SUPPLIED PASSAGE:

LONDON: Consumer prices in the United Kingdom have risen at the fastest pace in almost 30 years as higher costs for energy, transportation, food and furniture squeezed household incomes.

Inflation measured by the consumer price index accelerated to 5.4% in the 12 months through December, the Office for National Statistics said Wednesday.

That is the highest rate since March 1992, when inflation stood at 7.1%, and above the 5.1% seen a month earlier.

Economists warned that inflation is likely to rise further in coming months as the full impact of a recent surge in energy prices hits consumers.

Gas and electricity bills for millions of households are expected to rise by 50% or more in April when a semi-annual adjustment in the energy price cap takes effect.

The government is under pressure to mitigate the jump in energy prices, with inflation now rising faster than wages.

Soaring energy prices, supply chain backups and other issues led the Bank of England to raise interest rates last month for the first time in more than three years, increasing costs for borrowers, despite concern about the economic fallout from a surge in COVID-19 infections driven by the omicron variant.

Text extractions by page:

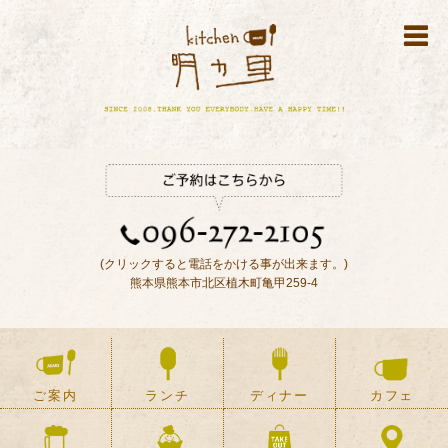
(クリックすると電話をかける事が出来ます。)
熊本県熊本市北区植木町亀甲259-4
ご案内
ランチ
ディナー
カフェ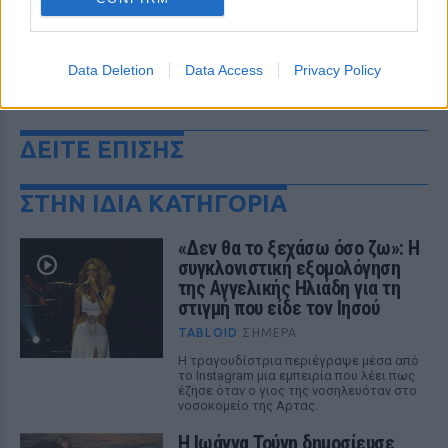
Data Deletion
Data Access
Privacy Policy
ΔΕΙΤΕ ΕΠΙΣΗΣ
ΣΤΗΝ ΙΔΙΑ ΚΑΤΗΓΟΡΙΑ
«Δεν θα το ξεχάσω όσο ζω»: Η
συγκλονιστική εξομολόγηση
της Αγγελικής Ηλιάδη για τη
στιγμή που είδε τον Ιησού
TABLOID
ΣΉΜΕΡΑ
Η τραγουδίστρια περιέγραψε μέσα από
το Instagram μια εμπειρία που λέει πως
έζησε όταν ο γιος της νοσηλευόταν στο
νοσοκομείο της Αρτας.
Η Ιωάννα Τούνη δημοσίευσε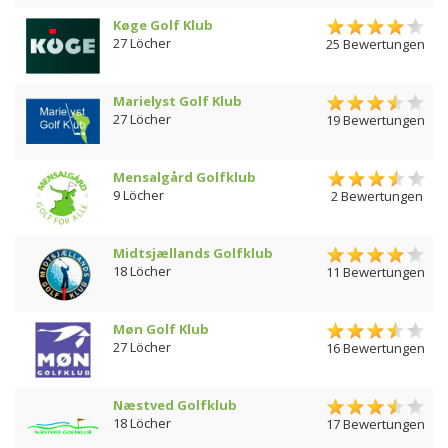
Køge Golf Klub
27 Löcher
25 Bewertungen
Marielyst Golf Klub
27 Löcher
19 Bewertungen
Mensalgård Golfklub
9 Löcher
2 Bewertungen
Midtsjællands Golfklub
18 Löcher
11 Bewertungen
Møn Golf Klub
27 Löcher
16 Bewertungen
Næstved Golfklub
18 Löcher
17 Bewertungen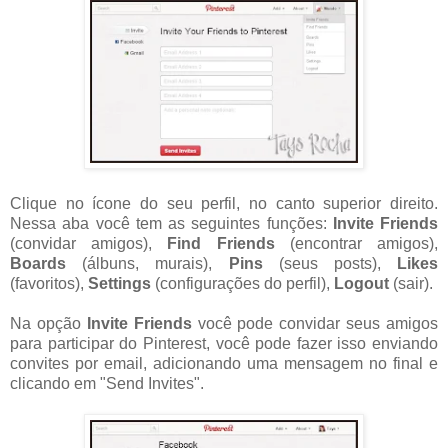
Clique no ícone do seu perfil, no canto superior direito.
Nessa aba você tem as seguintes funções:
Invite Friends
(convidar amigos),
Find Friends
(encontrar amigos),
Boards
(álbuns, murais),
Pins
(seus posts),
Likes
(favoritos),
Settings
(configurações do perfil),
Logout
(sair).
Na opção
Invite Friends
você pode convidar seus amigos
para participar do Pinterest, você pode fazer isso enviando
convites por email, adicionando uma mensagem no final e
clicando em "Send Invites".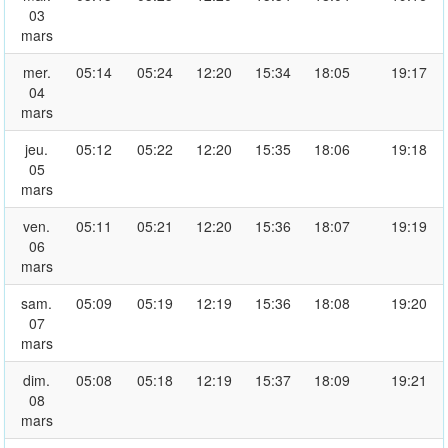
03
mars
mer.
05:14
05:24
12:20
15:34
18:05
19:17
04
mars
jeu.
05:12
05:22
12:20
15:35
18:06
19:18
05
mars
ven.
05:11
05:21
12:20
15:36
18:07
19:19
06
mars
sam.
05:09
05:19
12:19
15:36
18:08
19:20
07
mars
dim.
05:08
05:18
12:19
15:37
18:09
19:21
08
mars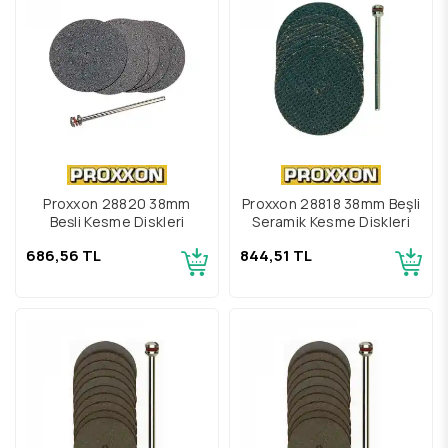
Proxxon 28820 38mm
Proxxon 28818 38mm Beşli
Beşli Kesme Diskleri
Seramik Kesme Diskleri
686,56 TL
844,51 TL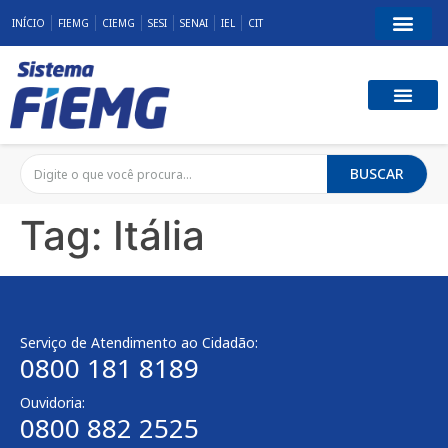
INÍCIO
FIEMG
CIEMG
SESI
SENAI
IEL
CIT
BUSCAR
Tag:
Itália
Serviço de Atendimento ao Cidadão:
0800 181 8189
Ouvidoria:
0800 882 2525​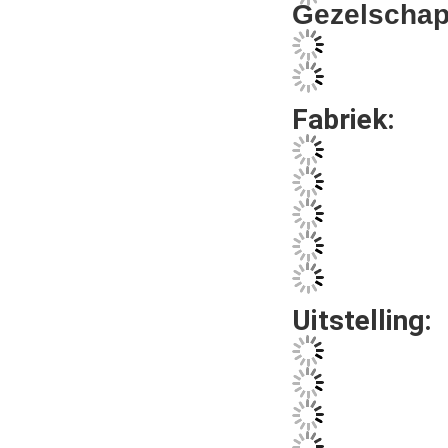
Fabriek:
Uitstelling:
Veelgesteld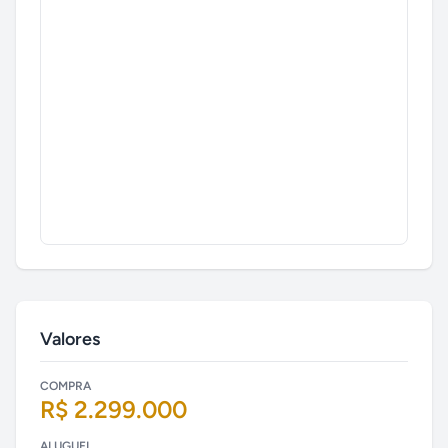
Valores
COMPRA
R$ 2.299.000
ALUGUEL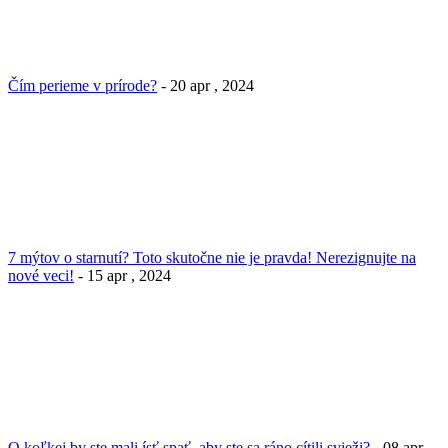
Čím perieme v prírode?
- 20 apr , 2024
7 mýtov o starnutí? Toto skutočne nie je pravda! Nerezignujte na
nové veci!
- 15 apr , 2024
O koľkej by ste mali ísť spať, aby ste sa ráno cítili svieži?
- 08 apr ,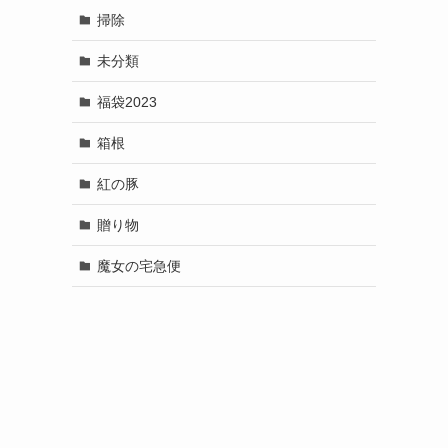
掃除
未分類
福袋2023
箱根
紅の豚
贈り物
魔女の宅急便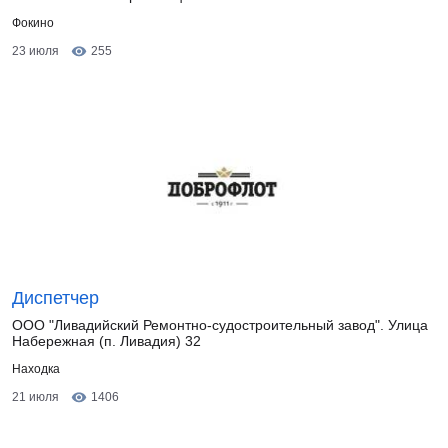
Фокино
23 июля
255
Диспетчер
ООО "Ливадийский Ремонтно-судостроительный завод". Улица
Набережная (п. Ливадия) 32
Находка
21 июля
1406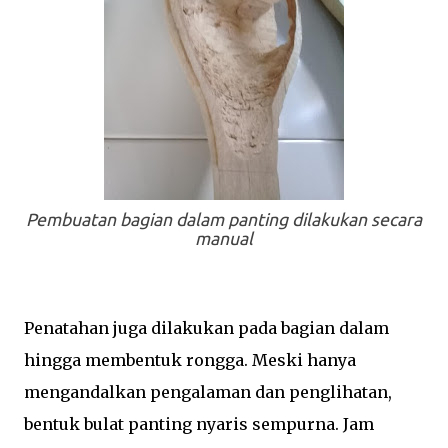
Pembuatan bagian dalam panting dilakukan secara
manual
Penatahan juga dilakukan pada bagian dalam
hingga membentuk rongga. Meski hanya
mengandalkan pengalaman dan penglihatan,
bentuk bulat panting nyaris sempurna. Jam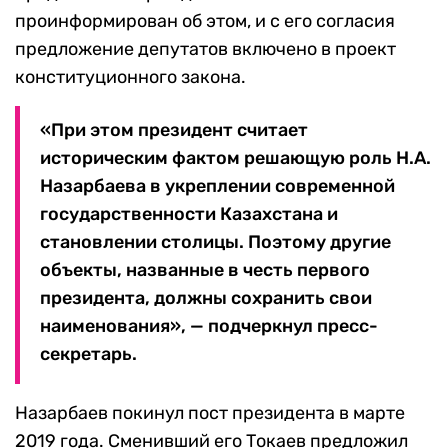
проинформирован об этом, и с его согласия
предложение депутатов включено в проект
конституционного закона.
«При этом президент считает
историческим фактом решающую роль Н.А.
Назарбаева в укреплении современной
государственности Казахстана и
становлении столицы. Поэтому другие
объекты, названные в честь первого
президента, должны сохранить свои
наименования», — подчеркнул пресс-
секретарь.
Назарбаев покинул пост президента в марте
2019 года. Сменивший его Токаев предложил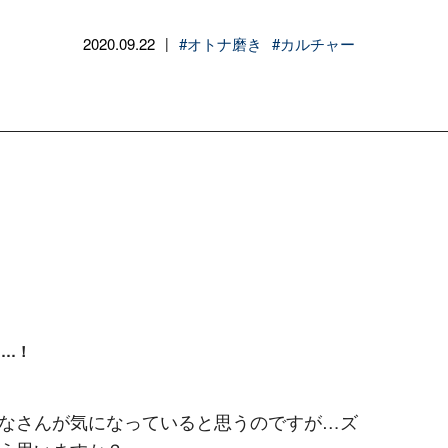
2020.09.22
#オトナ磨き
#カルチャー
|
て…！
なさんが気になっていると思うのですが…ズ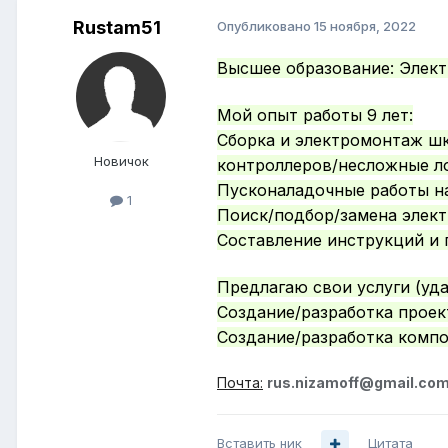
Rustam51
Опубликовано
15 ноября, 2022
Высшее образование:
Элект
Мой опыт работы 9 лет:
Сборка и электромонтаж шк
Новичок
контроллеров/несложные ло
Пусконаладочные работы на
1
Поиск/подбор/замена элект
Составление инструкций и 
Предлагаю свои услуги (уда
Cоздание/разработка проект
Cоздание/разработка компо
Почта:
rus.nizamoff@gmail.co
Вставить ник
Цитата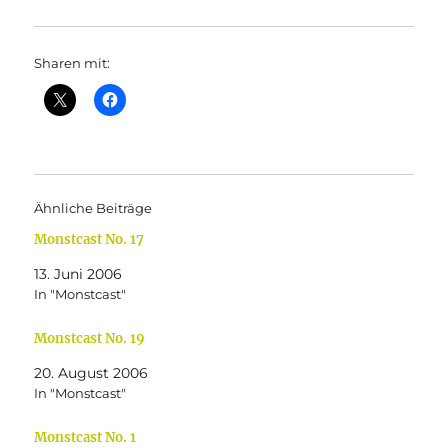
Sharen mit:
Ähnliche Beiträge
Monstcast No. 17
13. Juni 2006
In "Monstcast"
Monstcast No. 19
20. August 2006
In "Monstcast"
Monstcast No. 1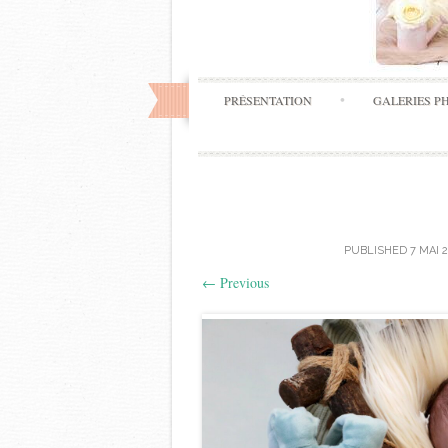
PRÉSENTATION
GALERIES P
PUBLISHED
7 MAI 
←
Previous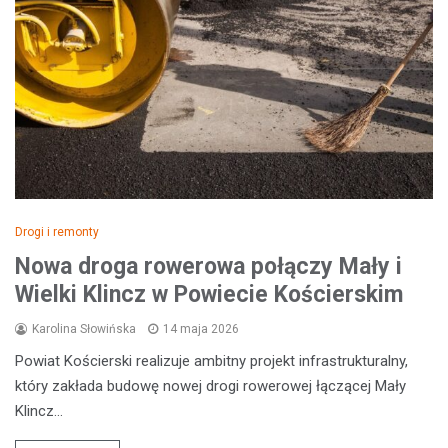
Drogi i remonty
Nowa droga rowerowa połączy Mały i
Wielki Klincz w Powiecie Kościerskim
Karolina Słowińska
14 maja 2026
Powiat Kościerski realizuje ambitny projekt infrastrukturalny,
który zakłada budowę nowej drogi rowerowej łączącej Mały
Klincz…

BRIEF A:
Duplicate the part of the UK inflation article that opens with the words containing "LONDON: Consumer prices" and closes with "prices hits consumers.".
BRIEF B:
Pick up the UK inflation article after its final sentence and continue it.

ANSWER SECTION A:
LONDON: Consumer prices in the United Kingdom have risen at the fastest pace in almost 30 years as higher costs for energy, transportation, food and furniture squeezed household incomes.

Inflation measured by the consumer price index accelerated to 5.4% in the 12 months through December, the Office for National Statistics said Wednesday.

That is the highest rate since March 1992, when inflation stood at 7.1%, and above the 5.1% seen a month earlier.

Economists warned that inflation is likely to rise further in coming months as the full impact of a recent surge in energy prices hits consumers.

ANSWER SECTION B:
“What is of particular concern is that the change from November has come mainly from an increase in the price of food,” said Kitty Ussher, chief economist for the Institute of Directors.

“Not only does this provide additional evidence that inflation is becoming endemic rather than transitory, it also bodes ill for households facing multiple rises in the cost of living this spring.” The Bank of England, which tries to keep inflation below 2%, in December raised its benchmark interest rate to 0.25% from a record low 0.1%.

Shafiq Shabir, head of electronic trading at the broker Intertrader, said interest rates may climb to 1% by the end of this year following the “eye-watering” inflation figures.

“Wage growth is expected to sit at 4.5% for 2022, meaning many will see their real-term incomes fall behind the increasingly tight cost of living.”